Recap and Resources on Case conference 7/15/2024
Alex shared a really cool and rich case with us this week! Due to tech issues/time limitation, we mostly exercised our clinical reasoning around the patient’s presentation (cardiac arrest/new HFrEF), and then learned about hypogonadism as a key clue. Having a robust approach to both would help us avoid diagnostic delays as experienced by this patient.
Diagnostic journey recap:
— We have a 28-year-old lady presenting with VFib/VTach arrest, along with a 4-month history of heart failure symptoms (in fact, dyspnea on exertion for 4 months, and leg swelling for 2 years). In contrast to PEA arrest where you consider the 5H5T’s (causing electrical-mechanical dissociation or obstruction), VFib/VTach pushes us to focus on heart failure/cardiomyopathy. Exam and labs all supported cardiogenic shock.
— Additional workup included an EKG showing complete heart block, and TTE showing severe biventricular failure, with some thickening of the ventricular wall, and presence of an LV thrombus (often a result of severely reduced EF; the thrombus also resulted in an MCA stroke in this patient). We reviewed the Ddx for HFrEF and considered this patient’s characteristics (young, background chronic course, no toxin exposure, etc) and TTE features (presumably no focal wall motion abnormalities, thickened wall without LVH). We also briefly reviewed the causes of complete heart block. We concluded that ischemia must be ruled out (and patient did have normal LHC), but infiltrative cardiomyopathies are in our minds.
— In reality, patient completed cardiac workup including an endomyocardial biopsy and got the Dx. However, we did not reveal the Dx here, as we must reflect how we could have connected the dots and recognized the Dx earlier. Alex challenged us by asking how the history of secondary amenorrhea/hypogonadotropic hypogonadism could have given a clue. First Alex helped us review their definitions and patient’s endocrine features, including low FSH and E2.
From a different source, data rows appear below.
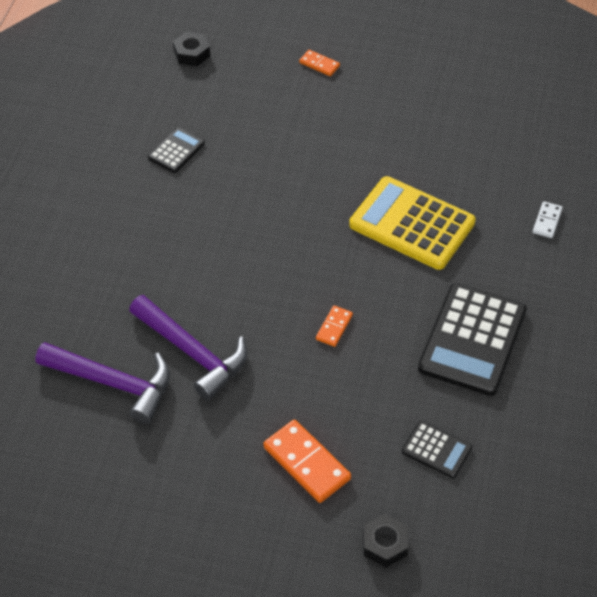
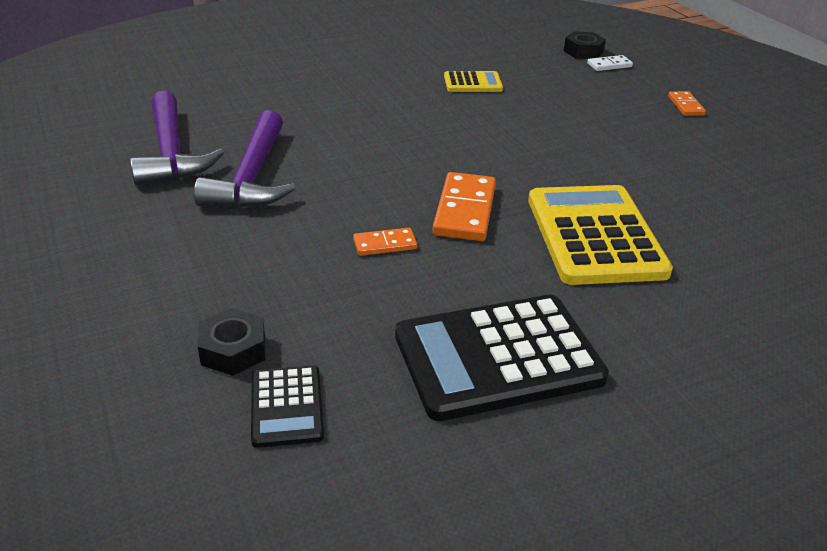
camera: 50 degrees right, 15 degrees down
black calculator [148,127,205,173] -> yellow calculator [444,71,503,92]
orange domino [263,420,351,503] -> orange domino moved to [433,172,496,241]
black nut [363,514,408,567] -> black nut moved to [197,308,265,376]
white domino [533,201,563,238] -> white domino moved to [587,55,633,71]

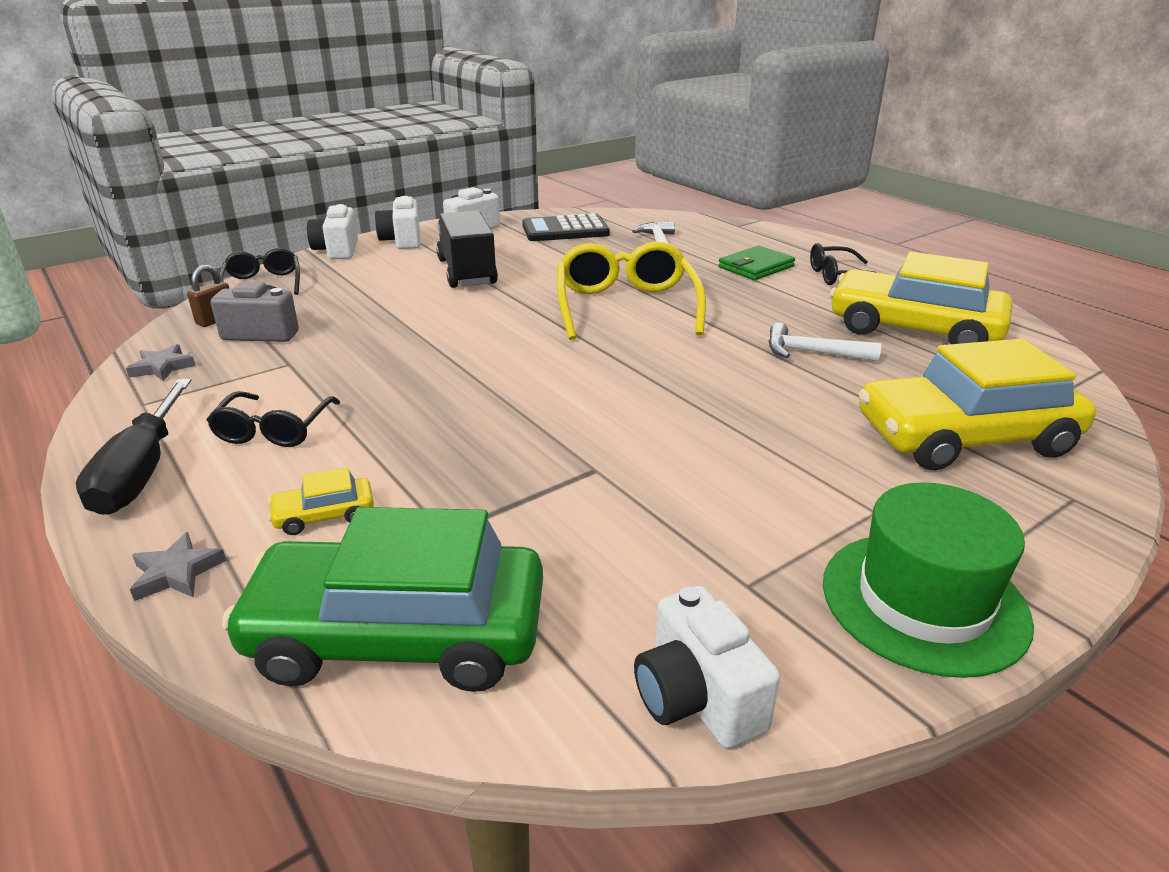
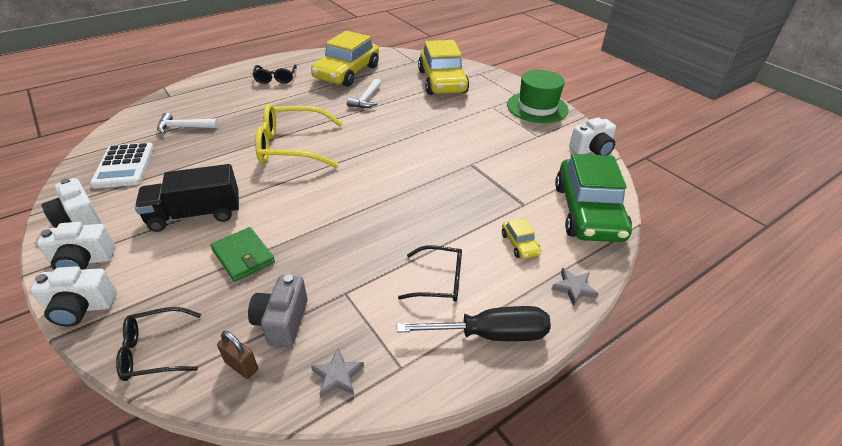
camera: 90 degrees left, 10 degrees up
black calculator [522,213,610,241] -> white calculator [90,142,154,189]
green wallet [718,246,795,280] -> green wallet moved to [210,227,275,282]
— Alex then taught us the Ddx for hypogonadotropic hypogonadism, which includes pituitary mass, infiltrative diseases, vascular disease, functional deficiency, and congenital GnRH deficiency such as Kallman syndrome, etc. (Alternatively, I reflected that we could build a framework around hypopituitarism Ddx if we wish to have something that we can apply more broadly.)
— By “connecting cardiac arrest and hypogonadotropic hypogonadism in a young woman” (Alex’s original title for this case), we could paint a picture of infiltrative disease that involves multiple organs, further clued by her chronic transaminase elevation, and pre-diabetes, and a diagnosis of hemochromatosis became the answer, which was confirmed with hyperferritinemia and genetic tests.
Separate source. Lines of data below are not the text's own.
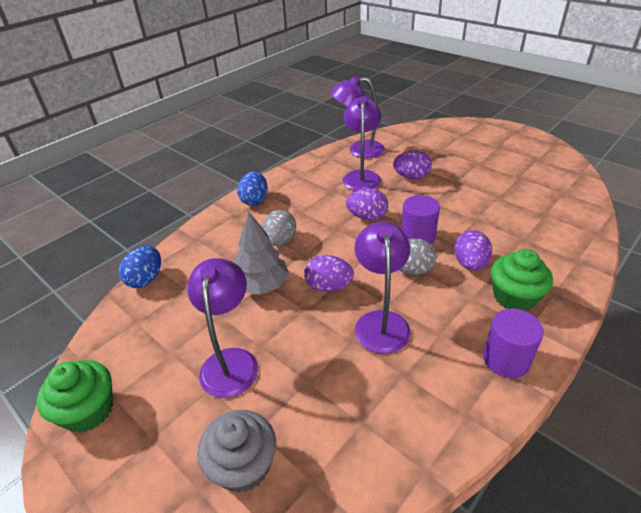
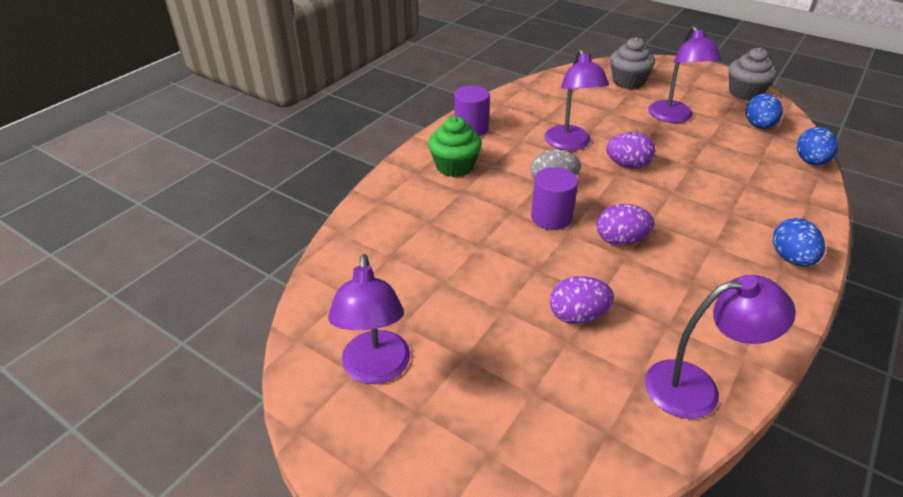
camera: 170 degrees right, 0 degrees up
green cupcake [36,360,113,433] -> grey cupcake [729,47,777,101]
grey tree [234,211,289,295] -> none
grey egg [262,210,296,246] -> none
purple lamp [343,96,381,191] -> purple lamp moved to [328,254,410,384]
purple egg [454,230,492,271] -> none
none -> blue egg [746,93,783,129]

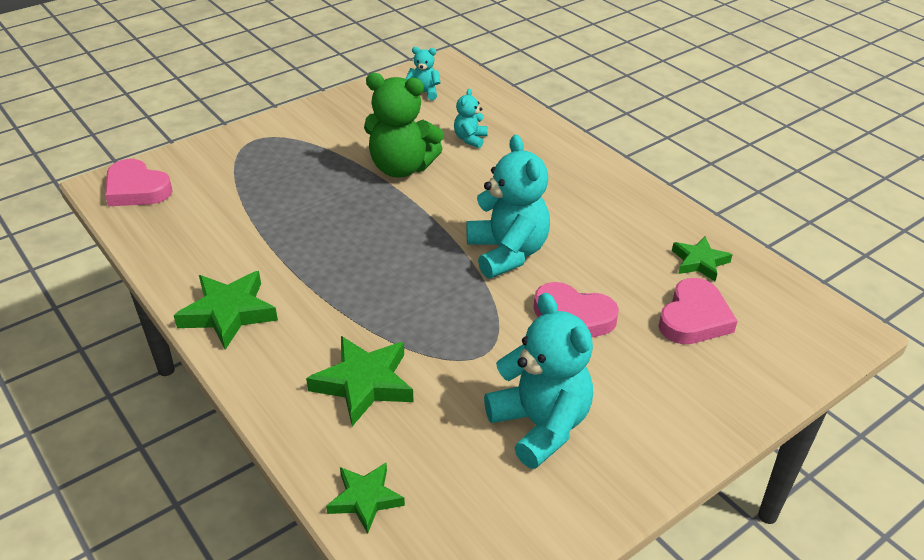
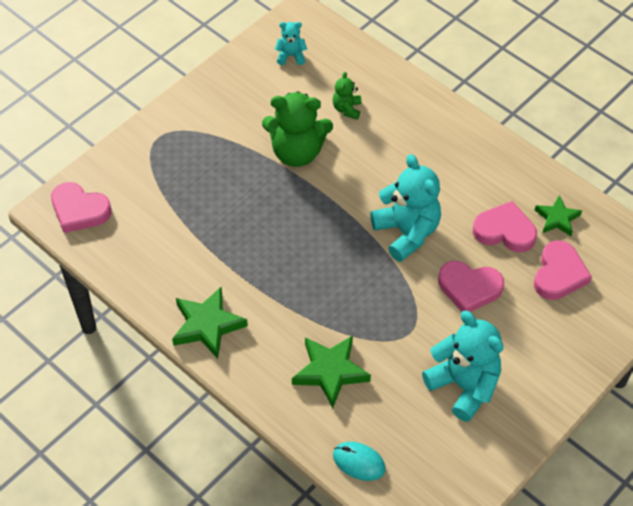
camera: 10 degrees left, 15 degrees up
green star [326,463,405,534] -> turquoise mouse [333,442,386,481]
turquoise teddy bear [454,89,488,148] -> green teddy bear [333,72,362,120]
none -> pink heart [473,201,537,252]

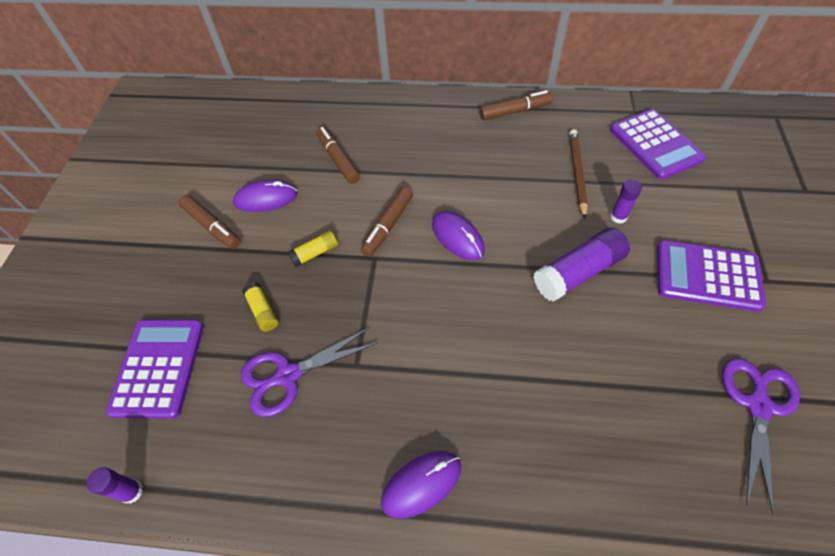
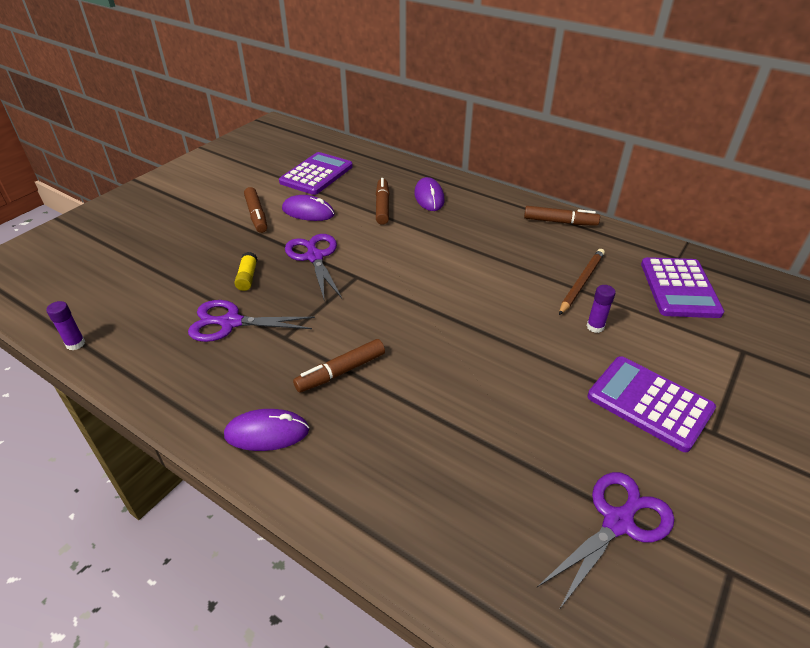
camera: 25 degrees right, 15 degrees down
purple calculator [106,319,204,419] -> purple calculator moved to [279,152,353,195]
yellow glue stick [288,230,338,267] -> purple scissors [285,234,342,299]
brown marker [360,186,413,257] -> brown marker moved to [293,339,385,393]
purple mouse [432,211,485,260] -> purple mouse moved to [414,177,445,211]
purple glue stick [533,227,630,302] -> none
Teaching point recap: please review the following schemas/topics
— Review HFrEF Ddx framework (and build the illness scripts of each disease throughout your training)
— Review EKG features of complete heart block, and its Ddx if you have time (UpToDate is often a good resource)
— Review the concept of secondary amenorrhea, and Ddx for hypogonadotropic hypogonadism (or more broadly, Ddx for hypopituitarism) – see Alex’s slides here
— For advanced learners, take an overview of infiltrative diseases, including clues to help you recognize them (I also made a summary here)
— Start to build an illness script for hemochromatosis (an example from CPSolvers)
Please let me know if you have any questions or suggestions!